Page 1 of 1

tesseract processing error in log

PostPosted:Thu Jan 21, 2021 9:27 pm
by yedkm
Hi,

Using 6.3.9 CE version

I am seeing multiple tesseract errors in log:
Code: Select all
2021-01-21 13:23:34,850 [Thread-16] [] WARN  com.openkm.util.ExecutionUtils - Abnormal program termination: 1
2021-01-21 13:23:34,850 [Thread-16] [] WARN  com.openkm.util.ExecutionUtils - CommandLine: [C:\Program, Files\Tesseract-OCR\tesseract.exe, C:\tomcat-8.5.34\temp\okm2629366693785316603-0009.pbm, C:\tomcat-8.5.34\temp\okm7056446360890699995]
2021-01-21 13:23:34,850 [Thread-16] [] WARN  com.openkm.util.ExecutionUtils - STDERR: Tesseract Open Source OCR Engine v5.0.0-alpha.20200328 with Leptonica
Error in findFileFormatStream: truncated file
Error in fopenReadStream: file not found
Error in pixRead: image file not found: P4
Image file P4 cannot be read!
Error during processing.
When I look at the .pbm files under temp, they just have 1KB of size and if I open them with notepad the content is:
P4
1 1

Any suggestions / ideas?

Thanks,
Felipe.

Re: tesseract processing error in log

PostPosted:Fri Jan 22, 2021 7:11 pm
by jllort
I suggest using stable version either alpha ( tesseract version 4.X maybe is a bug ).

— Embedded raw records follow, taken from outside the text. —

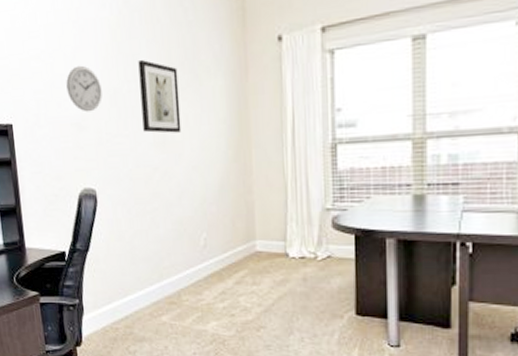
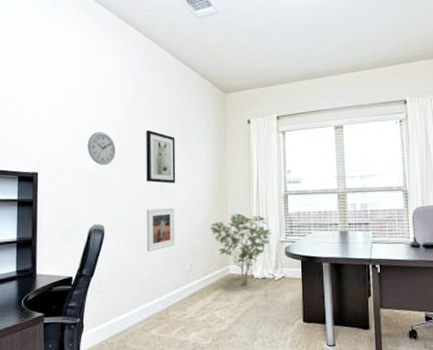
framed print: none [146,164,185,223] -> present [147,207,176,252]
shrub: none [229,171,314,267] -> present [210,213,272,286]

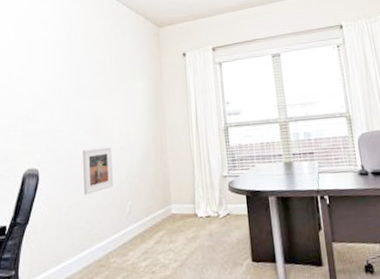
wall clock: present [87,131,116,166] -> none [20,72,49,107]
wall art: present [146,130,176,184] -> none [80,68,112,122]
shrub: present [210,213,272,286] -> none [149,149,215,226]

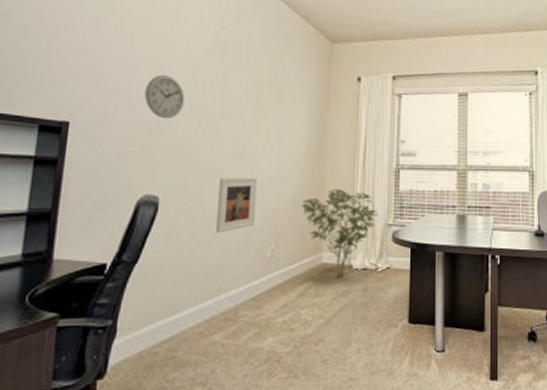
wall clock: none [20,72,49,107] -> present [144,74,185,119]
shrub: none [149,149,215,226] -> present [302,188,379,278]

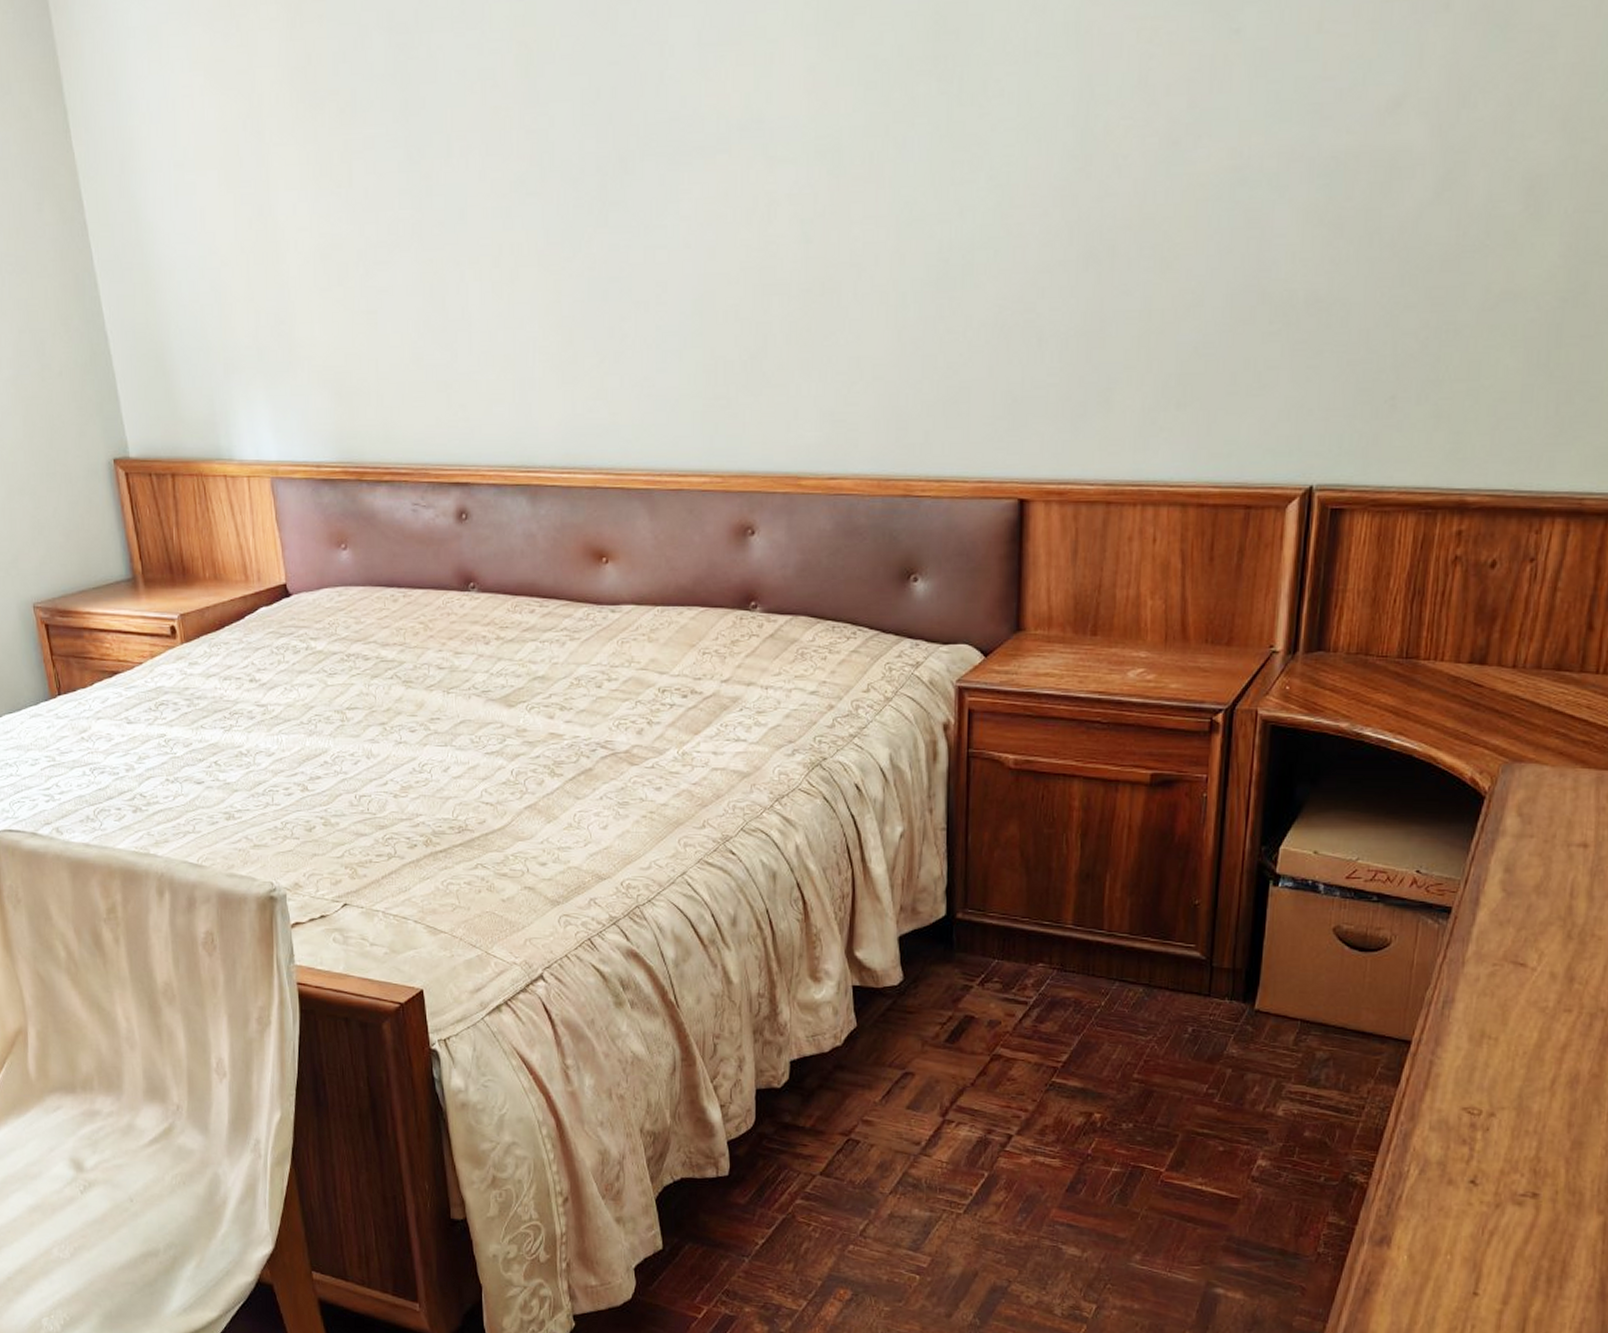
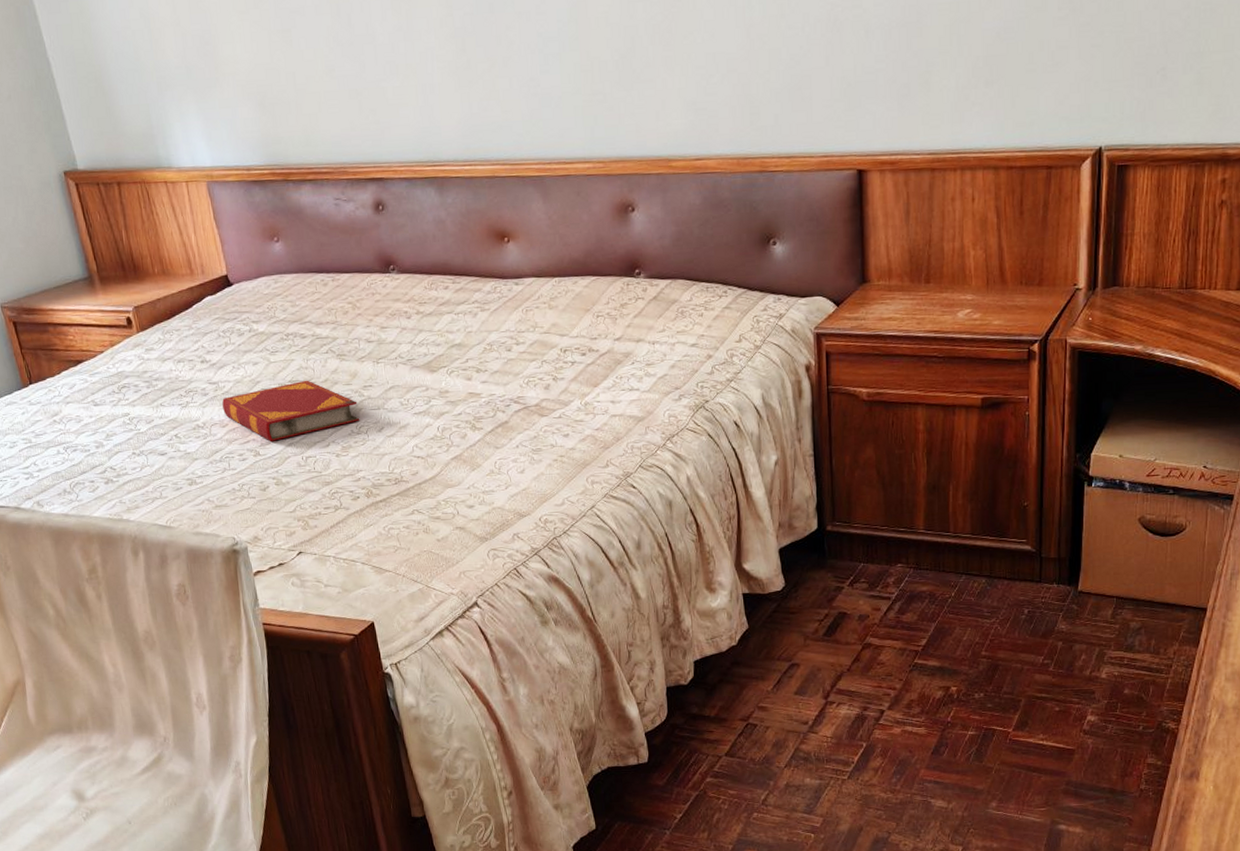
hardback book: none [270,708,424,775] -> present [222,380,360,441]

Also I suggest check tesseract directly from terminal, usually in this manner maybe you'll get more information about what's happening.

Re: tesseract processing error in log

PostPosted:Fri Jan 22, 2021 9:20 pm
by yedkm
Thanks,

So you don't think is the process that generates that .pbm file?
is that file supposed to be a text file or a graphics file...I thought pbm stands for portable bit map?

Felipe.

Re: tesseract processing error in log

PostPosted:Sat Jan 30, 2021 7:27 am
by jllort
First step should be discover what document is raising this issue. Then using Administration > Tools > Check text extraction can execute the process manually to debug what happens. At the end the objective is trying to reproduce from the command line.

If it is a PDF file, maybe the images into have some issue. Or a local library with a bug what raises this exception with these images.